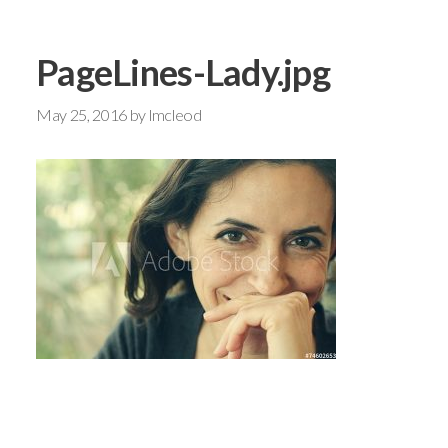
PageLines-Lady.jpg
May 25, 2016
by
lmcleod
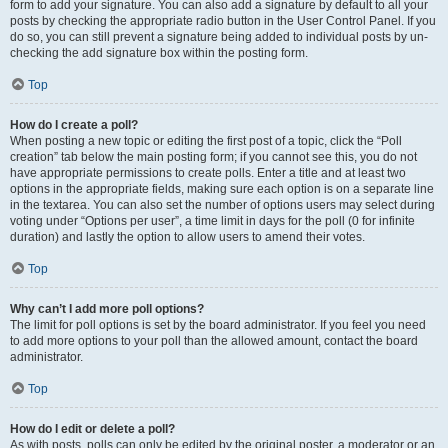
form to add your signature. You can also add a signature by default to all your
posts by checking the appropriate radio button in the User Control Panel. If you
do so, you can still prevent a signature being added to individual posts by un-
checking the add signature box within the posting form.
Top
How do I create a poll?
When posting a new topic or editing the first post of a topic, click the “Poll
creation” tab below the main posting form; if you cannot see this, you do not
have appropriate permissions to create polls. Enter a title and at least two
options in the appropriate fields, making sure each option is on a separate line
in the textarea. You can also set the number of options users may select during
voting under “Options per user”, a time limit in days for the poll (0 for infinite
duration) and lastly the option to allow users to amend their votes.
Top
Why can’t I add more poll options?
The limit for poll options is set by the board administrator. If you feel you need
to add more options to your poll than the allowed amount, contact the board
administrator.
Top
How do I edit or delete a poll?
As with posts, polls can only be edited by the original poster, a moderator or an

----

## What to produce
Pick out each line of the records above that contains the word "also". Case counts, so a match must have the same capitals and lowercase letters.

## Response to the exercise
form to add your signature. You can also add a signature by default to all your
in the textarea. You can also set the number of options users may select during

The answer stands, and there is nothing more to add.